▶ _Data items_:
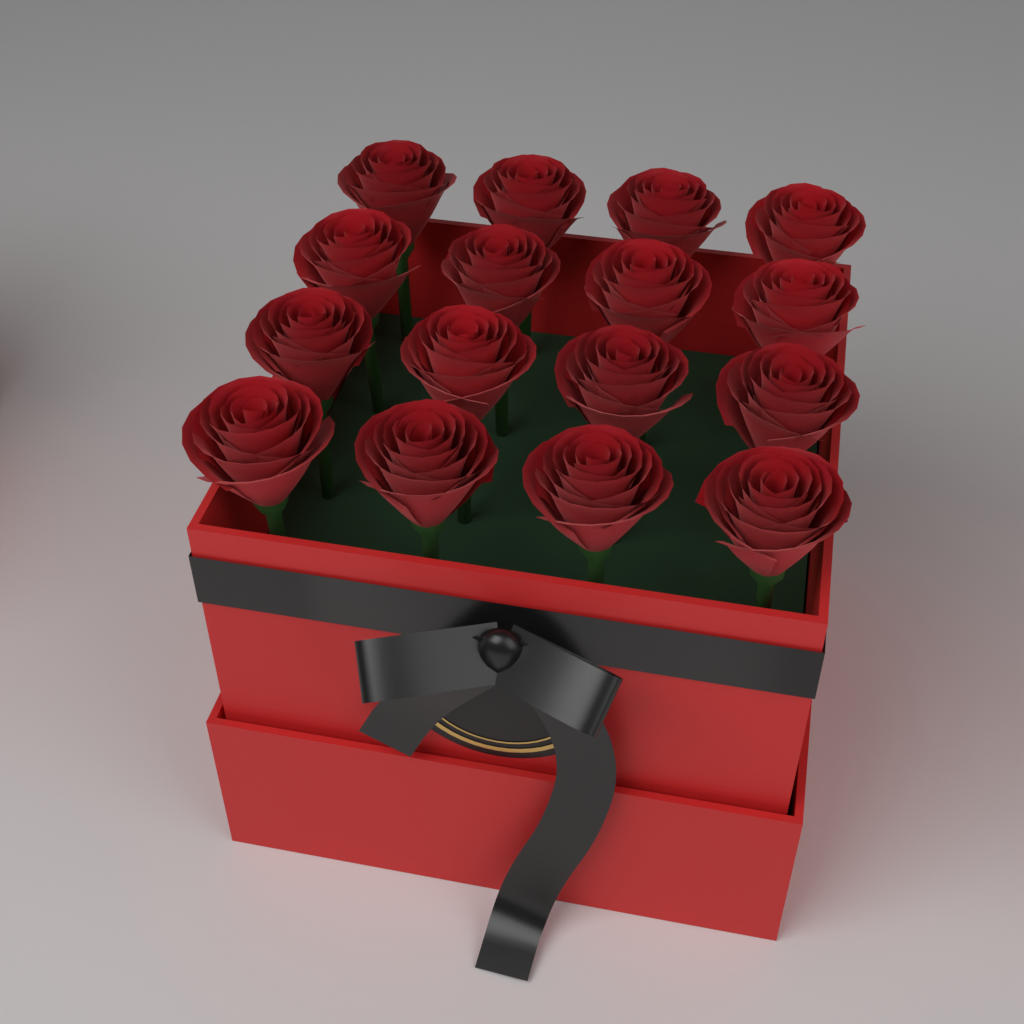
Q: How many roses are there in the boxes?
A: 16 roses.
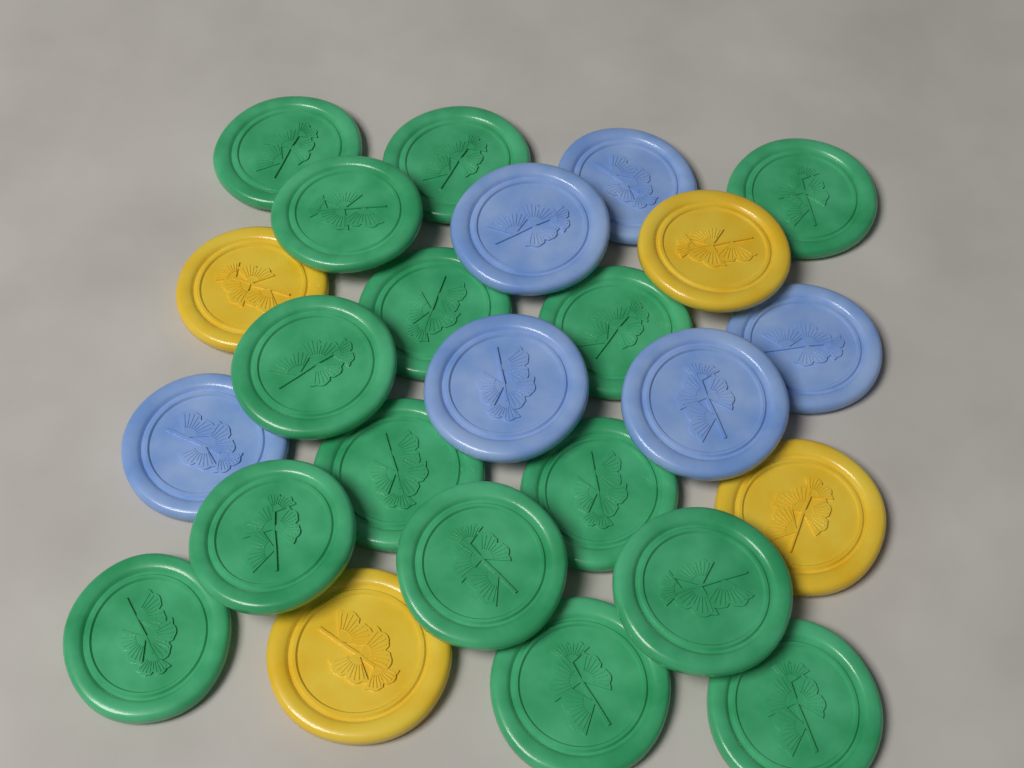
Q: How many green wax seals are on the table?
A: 15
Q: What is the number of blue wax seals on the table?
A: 6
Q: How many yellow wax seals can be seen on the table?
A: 4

▶ _Work required_:
Quote the whole listing above word for word, omitting the pictures.

▶ _Task output_:
Q: How many roses are there in the boxes?
A: 16 roses.
Q: How many green wax seals are on the table?
A: 15
Q: What is the number of blue wax seals on the table?
A: 6
Q: How many yellow wax seals can be seen on the table?
A: 4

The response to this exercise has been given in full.